### WORK REQUEST
Of the records that follow, copy only the lines from the line containing "book [169,236,232,272] -> none" to the line containing "none -> beige dog bed [394,337,559,434]", both included, exactly as written.

### INFORMATION GIVEN
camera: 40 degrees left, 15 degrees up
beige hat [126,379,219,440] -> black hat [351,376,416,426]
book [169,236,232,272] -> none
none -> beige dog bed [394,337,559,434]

* * *

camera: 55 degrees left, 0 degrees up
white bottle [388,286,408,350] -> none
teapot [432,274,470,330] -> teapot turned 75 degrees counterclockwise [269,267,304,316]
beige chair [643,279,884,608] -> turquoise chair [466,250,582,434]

### TASK SOLUTION
book [169,236,232,272] -> none
none -> beige dog bed [394,337,559,434]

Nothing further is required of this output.